Request :: Reproduce exactly, with no other output, every line of the data below from the line containing "Polyester Matter & Feller" to the end, inclusive.

Given data ::
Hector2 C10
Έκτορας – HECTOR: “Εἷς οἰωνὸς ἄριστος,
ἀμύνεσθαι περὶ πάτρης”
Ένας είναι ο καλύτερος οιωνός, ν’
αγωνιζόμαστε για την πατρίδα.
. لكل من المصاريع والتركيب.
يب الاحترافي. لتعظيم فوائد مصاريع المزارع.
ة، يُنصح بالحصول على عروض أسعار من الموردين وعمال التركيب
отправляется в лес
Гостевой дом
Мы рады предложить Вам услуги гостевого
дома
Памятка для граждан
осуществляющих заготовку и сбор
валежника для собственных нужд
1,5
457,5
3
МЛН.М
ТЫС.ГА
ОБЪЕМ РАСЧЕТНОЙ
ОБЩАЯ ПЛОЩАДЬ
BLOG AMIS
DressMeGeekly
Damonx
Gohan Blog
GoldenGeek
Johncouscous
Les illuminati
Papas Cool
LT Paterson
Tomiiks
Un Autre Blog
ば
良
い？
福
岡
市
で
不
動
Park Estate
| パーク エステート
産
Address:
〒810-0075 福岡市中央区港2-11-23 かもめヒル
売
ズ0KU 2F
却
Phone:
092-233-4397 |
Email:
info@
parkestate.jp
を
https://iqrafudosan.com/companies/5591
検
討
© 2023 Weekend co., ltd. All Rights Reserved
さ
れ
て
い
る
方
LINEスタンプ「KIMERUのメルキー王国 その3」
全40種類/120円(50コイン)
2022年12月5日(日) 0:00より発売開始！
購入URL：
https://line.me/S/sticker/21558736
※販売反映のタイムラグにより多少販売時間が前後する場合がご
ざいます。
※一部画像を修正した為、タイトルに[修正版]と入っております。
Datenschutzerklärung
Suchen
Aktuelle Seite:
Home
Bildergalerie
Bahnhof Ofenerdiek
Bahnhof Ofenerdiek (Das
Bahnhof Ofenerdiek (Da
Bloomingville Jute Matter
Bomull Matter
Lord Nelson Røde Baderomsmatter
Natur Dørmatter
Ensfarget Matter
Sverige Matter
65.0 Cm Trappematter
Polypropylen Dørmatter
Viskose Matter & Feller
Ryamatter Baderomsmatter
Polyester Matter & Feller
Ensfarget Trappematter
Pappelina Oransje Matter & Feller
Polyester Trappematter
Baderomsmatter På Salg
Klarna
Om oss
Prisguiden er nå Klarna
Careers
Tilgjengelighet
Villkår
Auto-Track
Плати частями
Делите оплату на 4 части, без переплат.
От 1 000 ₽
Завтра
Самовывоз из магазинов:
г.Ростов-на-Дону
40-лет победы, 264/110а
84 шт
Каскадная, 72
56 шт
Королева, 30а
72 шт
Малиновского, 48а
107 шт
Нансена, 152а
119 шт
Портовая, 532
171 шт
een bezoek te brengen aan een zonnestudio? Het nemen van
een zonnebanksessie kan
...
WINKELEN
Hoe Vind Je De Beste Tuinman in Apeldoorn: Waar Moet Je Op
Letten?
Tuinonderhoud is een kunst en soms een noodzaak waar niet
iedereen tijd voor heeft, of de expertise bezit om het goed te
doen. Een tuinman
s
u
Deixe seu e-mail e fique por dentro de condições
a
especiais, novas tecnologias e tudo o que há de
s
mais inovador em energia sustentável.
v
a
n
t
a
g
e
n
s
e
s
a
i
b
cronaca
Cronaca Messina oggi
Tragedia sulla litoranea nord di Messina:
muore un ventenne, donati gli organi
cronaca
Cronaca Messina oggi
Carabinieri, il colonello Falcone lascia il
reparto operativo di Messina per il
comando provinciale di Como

Final answer ::
Polyester Matter & Feller
Ensfarget Trappematter
Pappelina Oransje Matter & Feller
Polyester Trappematter
Baderomsmatter På Salg
Klarna
Om oss
Prisguiden er nå Klarna
Careers
Tilgjengelighet
Villkår
Auto-Track
Плати частями
Делите оплату на 4 части, без переплат.
От 1 000 ₽
Завтра
Самовывоз из магазинов:
г.Ростов-на-Дону
40-лет победы, 264/110а
84 шт
Каскадная, 72
56 шт
Королева, 30а
72 шт
Малиновского, 48а
107 шт
Нансена, 152а
119 шт
Портовая, 532
171 шт
een bezoek te brengen aan een zonnestudio? Het nemen van
een zonnebanksessie kan
...
WINKELEN
Hoe Vind Je De Beste Tuinman in Apeldoorn: Waar Moet Je Op
Letten?
Tuinonderhoud is een kunst en soms een noodzaak waar niet
iedereen tijd voor heeft, of de expertise bezit om het goed te
doen. Een tuinman
s
u
Deixe seu e-mail e fique por dentro de condições
a
especiais, novas tecnologias e tudo o que há de
s
mais inovador em energia sustentável.
v
a
n
t
a
g
e
n
s
e
s
a
i
b
cronaca
Cronaca Messina oggi
Tragedia sulla litoranea nord di Messina:
muore un ventenne, donati gli organi
cronaca
Cronaca Messina oggi
Carabinieri, il colonello Falcone lascia il
reparto operativo di Messina per il
comando provinciale di Como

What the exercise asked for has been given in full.